DATA LISTING:
◇ ◇ ◇
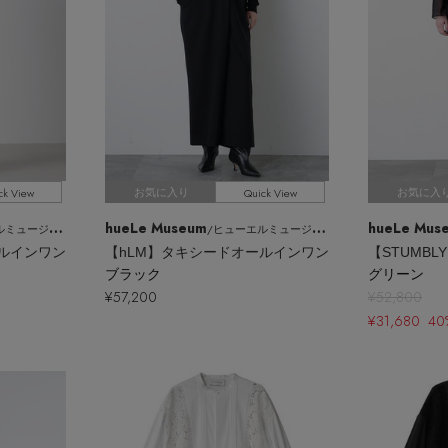
ck View
Quick View
お気に入り
お気に入
hueLe Museum
hueLe Mus
ミュージアム
/ヒューエルミュージアム
ールインワン
【hLM】タキシードオールインワン
ブラック
グリーン
¥57,200
¥52,800
¥31,680 40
◇ ◇ ◇
THE PROBLEM:
Repeat the entries above exactly and skip the images.

SOLUTION FOR THIS PROBLEM:
ck View
Quick View
お気に入り
お気に入
hueLe Museum
hueLe Mus
ミュージアム
/ヒューエルミュージアム
ールインワン
【hLM】タキシードオールインワン
ブラック
グリーン
¥57,200
¥52,800
¥31,680 40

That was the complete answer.